Nesse sentido, o Procon-MG está investindo em soluções como o ProconData, identificando problemas e direcionando ações de fiscalização ou políticas públicas. Nosso principal desafio é regulamentar o consumo digital sem inibir a inovação. Precisamos equilibrar liberdade de mercado com proteção efetiva, exigindo que plataformas digitais e marketplaces assumam responsabilidade por suas ações. A defesa do consumidor deve ser uma política pública ativa, inteligente e preventiva, que é responsabilidade de toda a sociedade.

CM: Como será o futuro?

O futuro do consumo tende a ser digital, automatizado e personalizado. A tecnologia continuará a avançar, com ofertas cada vez mais atraentes e compras mais rápidas. Para garantir que os consumidores sejam protagonistas e não meros espectadores, precisamos agir agora. Isso significa que os órgãos de proteção devem evoluir no mesmo ritmo das práticas comerciais.

CM: Se a tecnologia permite que empresas antecipem nossas decisões de compra, por que não utilizá-la também para proteger o consumidor antes que ele caia em armadilhas?

O caminho é investir em Inteligência Artificial, monitoramento preditivo e ações preventivas, além de educar, orientar e dar autonomia ao consumidor. O futuro deve se concentrar em impedir que os problemas surjam em vez de apenas reagir a eles.

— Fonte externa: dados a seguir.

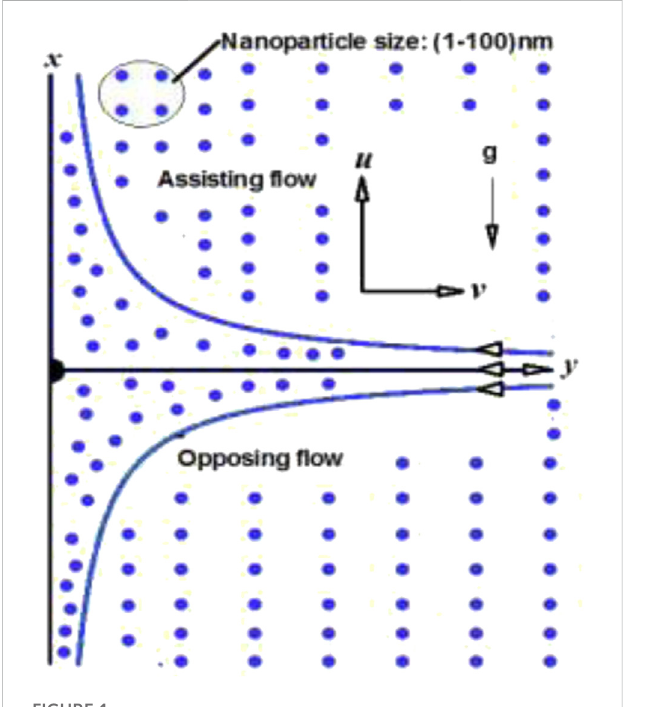
FIGURE 1 Geometry of the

Embora o CDC precise de atualizações, ele permanece robusto e permite que os profissionais da área atuem em um mundo que muda rapidamente

CM: Em relação aos canais de comunicação: como o Procon-MG vê o progresso no atendimento ao consumidor, incluindo as várias atualizações do Decreto SAC? Quais são os principais obstáculos atuais para um atendimento mais eficiente?

O Decreto Federal nº 11.034/2022 trouxe avanços significativos ao ampliar os canais de atendimento, como aplicativos, sites e redes sociais. No entanto, não basta ter esses canais se eles não funcionam efetivamente. O grande desafio é fazer com que alguns fornecedores compreendam algo fundamental: a assistência ao consumidor não é um favor, mas sim uma obrigação que vai além da simples correção de defeitos, pois está relacionada à boa-fé, qualidade e segurança dos produtos e serviços.

Quando o SAC falha, a consequência é a judicialização, sobrecarregando um Judiciário que deveria lidar apenas com disputas mais complexas. Para que tenhamos um atendimento realmente eficaz, é necessária uma fiscalização rigorosa para garantir o cumprimento das regras e uma mudança de mentalidade no mercado, pois empresas que veem um bom SAC como um diferencial competitivo se destacarão. No final das contas, um atendimento eficiente não depende da tecnologia utilizada, mas sim do compromisso genuíno da empresa com o consumidor. Se isso não for levado a sério, nenhuma atualização de decreto será suficiente.